If $f,g:\Bbb R \to \Bbb R$ define $f<g \iff \exists M:\forall x>M$, $f(x)<g(x)$ [Does this mean that $g$ dominates $f$].
Now define $\hat f$ to be the smallest set of functions containing $\Bbb N[x]$ and closed under the operation $f\mapsto x^{f}$ and $(f,g)\mapsto f+g$
[e,g $x^{x^{3x+2}+5x^{x}}+2x+4\in \hat f$, but $(x+1)^{x} \notin \hat f$] I want to prove that $<$ defined above on $\hat f$ is a well-ordering of order type $\epsilon_0$.
My attempt:
Recall that a set $x$ is said to be well oredered by $<$ if $x$ is linearly ordered by $<$ and has the property if $A\subseteq X$ non- empty then $A$ contains a least element i,e $\exists x \in A : x\le a ,\forall a \in A$.
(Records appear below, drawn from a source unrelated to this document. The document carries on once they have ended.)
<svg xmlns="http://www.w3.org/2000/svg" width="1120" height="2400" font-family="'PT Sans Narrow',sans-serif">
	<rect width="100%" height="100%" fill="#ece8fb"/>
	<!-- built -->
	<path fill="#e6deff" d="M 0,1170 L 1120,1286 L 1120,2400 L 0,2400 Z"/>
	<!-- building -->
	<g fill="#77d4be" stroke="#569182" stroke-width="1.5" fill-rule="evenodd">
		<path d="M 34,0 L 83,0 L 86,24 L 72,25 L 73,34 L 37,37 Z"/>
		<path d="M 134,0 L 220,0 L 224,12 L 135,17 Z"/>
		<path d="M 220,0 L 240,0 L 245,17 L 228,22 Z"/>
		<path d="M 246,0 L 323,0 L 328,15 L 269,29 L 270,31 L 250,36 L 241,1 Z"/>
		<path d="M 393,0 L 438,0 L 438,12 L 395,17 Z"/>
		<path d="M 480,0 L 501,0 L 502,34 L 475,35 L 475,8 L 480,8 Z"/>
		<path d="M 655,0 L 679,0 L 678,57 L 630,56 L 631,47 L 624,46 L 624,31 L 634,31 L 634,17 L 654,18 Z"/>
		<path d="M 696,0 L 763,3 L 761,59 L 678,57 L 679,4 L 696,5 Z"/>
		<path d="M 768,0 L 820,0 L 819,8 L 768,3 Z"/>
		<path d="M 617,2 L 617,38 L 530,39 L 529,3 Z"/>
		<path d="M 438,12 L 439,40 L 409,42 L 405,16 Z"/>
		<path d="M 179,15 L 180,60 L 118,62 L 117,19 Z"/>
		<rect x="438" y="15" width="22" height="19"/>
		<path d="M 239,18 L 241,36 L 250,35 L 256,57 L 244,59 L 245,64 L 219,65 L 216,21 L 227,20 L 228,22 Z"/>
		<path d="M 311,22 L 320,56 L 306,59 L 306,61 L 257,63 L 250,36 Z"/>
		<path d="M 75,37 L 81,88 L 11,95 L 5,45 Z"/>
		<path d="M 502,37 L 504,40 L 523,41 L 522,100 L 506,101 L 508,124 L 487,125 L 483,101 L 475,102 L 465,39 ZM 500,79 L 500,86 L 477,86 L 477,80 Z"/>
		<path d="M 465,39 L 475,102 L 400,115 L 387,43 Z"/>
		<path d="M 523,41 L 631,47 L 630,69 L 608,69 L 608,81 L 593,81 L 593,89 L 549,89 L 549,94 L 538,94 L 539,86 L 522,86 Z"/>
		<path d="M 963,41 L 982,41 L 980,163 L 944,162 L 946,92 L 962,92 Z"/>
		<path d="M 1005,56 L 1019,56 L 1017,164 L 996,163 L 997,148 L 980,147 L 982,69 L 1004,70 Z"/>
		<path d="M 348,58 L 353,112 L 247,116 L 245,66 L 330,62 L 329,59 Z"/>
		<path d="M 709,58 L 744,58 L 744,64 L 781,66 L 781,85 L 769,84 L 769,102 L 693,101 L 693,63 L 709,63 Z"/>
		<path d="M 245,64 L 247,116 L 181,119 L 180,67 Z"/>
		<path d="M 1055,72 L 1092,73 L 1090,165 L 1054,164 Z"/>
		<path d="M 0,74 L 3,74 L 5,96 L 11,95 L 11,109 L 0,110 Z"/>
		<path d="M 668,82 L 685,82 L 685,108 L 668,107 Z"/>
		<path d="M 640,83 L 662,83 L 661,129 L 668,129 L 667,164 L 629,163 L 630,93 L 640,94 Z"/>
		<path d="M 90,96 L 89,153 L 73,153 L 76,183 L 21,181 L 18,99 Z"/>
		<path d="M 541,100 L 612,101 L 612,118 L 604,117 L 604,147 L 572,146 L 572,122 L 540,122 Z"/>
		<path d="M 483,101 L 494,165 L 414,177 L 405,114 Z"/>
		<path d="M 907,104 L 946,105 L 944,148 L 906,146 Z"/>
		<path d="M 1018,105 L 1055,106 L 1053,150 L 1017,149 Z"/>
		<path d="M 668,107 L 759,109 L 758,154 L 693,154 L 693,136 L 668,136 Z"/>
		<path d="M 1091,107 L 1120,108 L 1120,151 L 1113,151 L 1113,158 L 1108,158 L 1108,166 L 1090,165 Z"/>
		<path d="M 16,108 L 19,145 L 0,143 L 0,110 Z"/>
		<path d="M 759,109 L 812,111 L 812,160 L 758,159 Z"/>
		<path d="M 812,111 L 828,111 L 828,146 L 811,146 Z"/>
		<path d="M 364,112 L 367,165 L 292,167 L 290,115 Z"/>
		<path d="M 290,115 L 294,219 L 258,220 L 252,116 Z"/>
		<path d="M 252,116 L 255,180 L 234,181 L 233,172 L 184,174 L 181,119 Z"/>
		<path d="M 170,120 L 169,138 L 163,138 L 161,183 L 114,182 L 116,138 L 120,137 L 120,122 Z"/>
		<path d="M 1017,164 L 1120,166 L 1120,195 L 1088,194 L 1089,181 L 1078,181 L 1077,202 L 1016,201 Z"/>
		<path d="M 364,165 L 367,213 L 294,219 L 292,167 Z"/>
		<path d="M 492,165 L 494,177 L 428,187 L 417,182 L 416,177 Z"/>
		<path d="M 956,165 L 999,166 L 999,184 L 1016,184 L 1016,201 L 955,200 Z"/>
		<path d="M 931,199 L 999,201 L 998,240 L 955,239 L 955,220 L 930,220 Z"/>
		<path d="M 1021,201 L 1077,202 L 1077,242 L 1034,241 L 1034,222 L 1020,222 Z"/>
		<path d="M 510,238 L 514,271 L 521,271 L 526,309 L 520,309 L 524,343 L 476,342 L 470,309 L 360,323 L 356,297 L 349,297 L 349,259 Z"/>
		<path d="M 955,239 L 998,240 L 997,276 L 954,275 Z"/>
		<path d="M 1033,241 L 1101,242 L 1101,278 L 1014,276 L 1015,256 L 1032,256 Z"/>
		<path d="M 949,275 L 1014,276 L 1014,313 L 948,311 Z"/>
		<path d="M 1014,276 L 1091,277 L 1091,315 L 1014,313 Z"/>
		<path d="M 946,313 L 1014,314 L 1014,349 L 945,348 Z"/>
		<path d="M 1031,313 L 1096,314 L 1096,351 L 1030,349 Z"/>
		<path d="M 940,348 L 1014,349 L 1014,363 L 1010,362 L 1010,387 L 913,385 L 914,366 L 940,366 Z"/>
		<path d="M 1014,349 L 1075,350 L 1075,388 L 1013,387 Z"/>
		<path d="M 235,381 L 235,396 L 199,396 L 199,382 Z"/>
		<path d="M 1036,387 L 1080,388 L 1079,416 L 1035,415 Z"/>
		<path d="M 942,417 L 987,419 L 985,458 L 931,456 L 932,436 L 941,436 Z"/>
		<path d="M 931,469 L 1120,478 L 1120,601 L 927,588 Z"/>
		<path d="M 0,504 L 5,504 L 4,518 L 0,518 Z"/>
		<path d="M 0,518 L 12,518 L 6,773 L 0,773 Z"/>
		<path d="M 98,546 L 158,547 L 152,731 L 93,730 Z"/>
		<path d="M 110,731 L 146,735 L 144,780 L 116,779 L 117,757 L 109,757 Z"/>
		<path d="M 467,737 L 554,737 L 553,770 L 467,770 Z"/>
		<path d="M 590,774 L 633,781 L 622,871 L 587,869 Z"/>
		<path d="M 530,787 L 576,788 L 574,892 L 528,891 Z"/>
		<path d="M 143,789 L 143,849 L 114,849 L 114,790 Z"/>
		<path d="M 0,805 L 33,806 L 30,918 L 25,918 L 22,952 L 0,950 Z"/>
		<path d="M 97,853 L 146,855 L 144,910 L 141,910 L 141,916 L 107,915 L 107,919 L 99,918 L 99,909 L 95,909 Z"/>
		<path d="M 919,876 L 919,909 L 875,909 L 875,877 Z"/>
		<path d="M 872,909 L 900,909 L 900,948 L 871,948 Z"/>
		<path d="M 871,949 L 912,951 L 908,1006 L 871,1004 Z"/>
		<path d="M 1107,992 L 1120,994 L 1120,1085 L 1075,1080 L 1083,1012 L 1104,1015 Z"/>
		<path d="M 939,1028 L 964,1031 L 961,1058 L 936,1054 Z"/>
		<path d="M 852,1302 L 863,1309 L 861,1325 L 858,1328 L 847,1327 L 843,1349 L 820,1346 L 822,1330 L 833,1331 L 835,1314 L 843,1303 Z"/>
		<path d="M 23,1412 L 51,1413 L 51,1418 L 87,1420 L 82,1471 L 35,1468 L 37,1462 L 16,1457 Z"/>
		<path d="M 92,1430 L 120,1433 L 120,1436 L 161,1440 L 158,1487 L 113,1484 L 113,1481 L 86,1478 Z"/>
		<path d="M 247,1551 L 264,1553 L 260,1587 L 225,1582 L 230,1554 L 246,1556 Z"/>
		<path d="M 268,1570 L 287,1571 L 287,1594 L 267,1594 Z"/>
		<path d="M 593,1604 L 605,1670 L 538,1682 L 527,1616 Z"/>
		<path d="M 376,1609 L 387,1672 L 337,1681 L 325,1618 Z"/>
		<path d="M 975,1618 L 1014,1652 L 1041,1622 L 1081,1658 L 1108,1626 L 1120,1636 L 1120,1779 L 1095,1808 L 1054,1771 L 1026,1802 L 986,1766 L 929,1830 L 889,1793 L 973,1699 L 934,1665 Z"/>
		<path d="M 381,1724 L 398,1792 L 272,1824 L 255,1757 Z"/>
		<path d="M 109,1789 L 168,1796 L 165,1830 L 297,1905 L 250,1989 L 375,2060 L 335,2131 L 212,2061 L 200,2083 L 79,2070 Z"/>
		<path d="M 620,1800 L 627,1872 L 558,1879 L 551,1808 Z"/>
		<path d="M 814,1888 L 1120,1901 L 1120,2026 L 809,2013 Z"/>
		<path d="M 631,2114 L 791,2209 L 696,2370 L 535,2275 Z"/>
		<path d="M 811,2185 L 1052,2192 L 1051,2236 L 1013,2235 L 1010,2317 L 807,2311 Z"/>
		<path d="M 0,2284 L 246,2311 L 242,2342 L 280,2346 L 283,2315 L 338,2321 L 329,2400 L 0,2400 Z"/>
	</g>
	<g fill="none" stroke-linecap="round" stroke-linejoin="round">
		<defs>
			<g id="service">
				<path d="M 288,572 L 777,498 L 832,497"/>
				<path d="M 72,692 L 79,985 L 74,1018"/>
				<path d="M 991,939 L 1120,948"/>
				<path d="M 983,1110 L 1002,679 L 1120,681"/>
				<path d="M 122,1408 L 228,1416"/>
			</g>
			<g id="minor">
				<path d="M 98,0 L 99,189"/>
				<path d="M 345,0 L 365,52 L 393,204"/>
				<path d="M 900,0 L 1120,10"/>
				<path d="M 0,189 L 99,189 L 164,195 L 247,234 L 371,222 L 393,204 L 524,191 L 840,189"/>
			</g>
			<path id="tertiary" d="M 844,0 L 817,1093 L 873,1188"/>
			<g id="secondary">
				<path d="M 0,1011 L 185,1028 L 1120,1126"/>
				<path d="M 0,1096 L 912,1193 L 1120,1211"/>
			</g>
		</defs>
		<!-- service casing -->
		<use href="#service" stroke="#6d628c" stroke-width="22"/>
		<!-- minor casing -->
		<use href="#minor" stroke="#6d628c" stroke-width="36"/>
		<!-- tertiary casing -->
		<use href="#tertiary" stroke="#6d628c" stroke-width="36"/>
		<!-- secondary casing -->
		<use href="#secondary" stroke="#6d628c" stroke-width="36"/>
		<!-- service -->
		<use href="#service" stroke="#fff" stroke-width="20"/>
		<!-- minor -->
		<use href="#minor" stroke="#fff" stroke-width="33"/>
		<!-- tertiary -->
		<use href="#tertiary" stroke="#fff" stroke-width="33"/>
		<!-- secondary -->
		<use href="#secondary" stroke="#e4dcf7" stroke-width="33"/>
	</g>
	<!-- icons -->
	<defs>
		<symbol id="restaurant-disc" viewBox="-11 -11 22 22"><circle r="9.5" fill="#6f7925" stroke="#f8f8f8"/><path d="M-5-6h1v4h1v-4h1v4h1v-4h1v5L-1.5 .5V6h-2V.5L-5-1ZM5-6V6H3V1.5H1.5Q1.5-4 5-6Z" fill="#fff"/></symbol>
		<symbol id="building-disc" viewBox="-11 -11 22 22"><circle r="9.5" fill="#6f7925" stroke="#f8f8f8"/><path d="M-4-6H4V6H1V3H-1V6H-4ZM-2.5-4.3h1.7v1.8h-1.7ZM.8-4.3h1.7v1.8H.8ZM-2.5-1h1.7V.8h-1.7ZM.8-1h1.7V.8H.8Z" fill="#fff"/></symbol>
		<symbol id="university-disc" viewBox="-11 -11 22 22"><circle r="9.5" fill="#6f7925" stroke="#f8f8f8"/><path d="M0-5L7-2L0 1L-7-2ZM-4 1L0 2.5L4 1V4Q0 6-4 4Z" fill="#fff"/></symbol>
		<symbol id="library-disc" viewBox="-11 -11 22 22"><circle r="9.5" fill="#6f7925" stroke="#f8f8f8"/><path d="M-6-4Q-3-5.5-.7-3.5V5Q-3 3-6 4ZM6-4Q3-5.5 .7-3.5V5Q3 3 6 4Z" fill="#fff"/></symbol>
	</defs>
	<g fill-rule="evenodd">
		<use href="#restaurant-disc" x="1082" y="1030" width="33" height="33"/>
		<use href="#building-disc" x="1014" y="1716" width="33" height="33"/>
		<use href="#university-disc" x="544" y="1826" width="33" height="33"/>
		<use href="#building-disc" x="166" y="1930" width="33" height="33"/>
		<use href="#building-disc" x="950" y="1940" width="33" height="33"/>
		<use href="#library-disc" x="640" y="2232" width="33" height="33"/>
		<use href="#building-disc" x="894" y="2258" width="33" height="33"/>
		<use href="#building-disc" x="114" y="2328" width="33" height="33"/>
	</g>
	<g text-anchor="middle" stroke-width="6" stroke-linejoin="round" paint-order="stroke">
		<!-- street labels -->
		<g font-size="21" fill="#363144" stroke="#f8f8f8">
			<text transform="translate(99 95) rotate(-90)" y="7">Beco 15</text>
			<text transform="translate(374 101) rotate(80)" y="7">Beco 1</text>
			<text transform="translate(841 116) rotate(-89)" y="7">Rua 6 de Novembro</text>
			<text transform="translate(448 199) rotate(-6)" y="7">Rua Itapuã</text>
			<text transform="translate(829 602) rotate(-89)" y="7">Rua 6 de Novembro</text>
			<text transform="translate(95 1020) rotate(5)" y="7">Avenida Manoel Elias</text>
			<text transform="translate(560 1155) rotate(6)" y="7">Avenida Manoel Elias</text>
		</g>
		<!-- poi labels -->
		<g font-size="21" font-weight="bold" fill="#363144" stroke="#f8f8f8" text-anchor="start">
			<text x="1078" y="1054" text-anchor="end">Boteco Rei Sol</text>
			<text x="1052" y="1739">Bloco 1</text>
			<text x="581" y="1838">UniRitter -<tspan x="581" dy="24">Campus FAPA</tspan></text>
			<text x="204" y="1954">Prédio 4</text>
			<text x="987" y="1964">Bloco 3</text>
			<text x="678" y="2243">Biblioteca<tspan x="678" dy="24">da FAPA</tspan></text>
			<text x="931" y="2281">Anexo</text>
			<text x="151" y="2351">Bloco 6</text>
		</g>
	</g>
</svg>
I need to show that $(\hat f,<)\cong (\epsilon_{0},<)$ to ensure that it is a well ordering of type $\epsilon_0$ that is i need to find a Bijection?
If $\hat{f}$ is also stable under sum, then you could try to prove that the map recursively defined on $\varepsilon_0$ by $\varphi(0) = 0$ and $\varphi(\sum \limits_{k=0}^p \omega^{\alpha_k}.n_k) := \sum \limits_{k=0}^p x^{\varphi(\alpha_k)}.n_k$ is an isomorphism.
The best way to do this is to prove it by induction on the least integer $n_{\lambda}$ such that $\lambda \in x_n:= \omega^{\omega^{... \omega}}$ where $\omega$ appears $(n+1)$-times: prove that $\varphi$ is well-defined on $x_n$, strictly increasing, and that $\hat{f} = \bigcup \limits_{n \in \mathbb{N}} \varphi(x_n)$.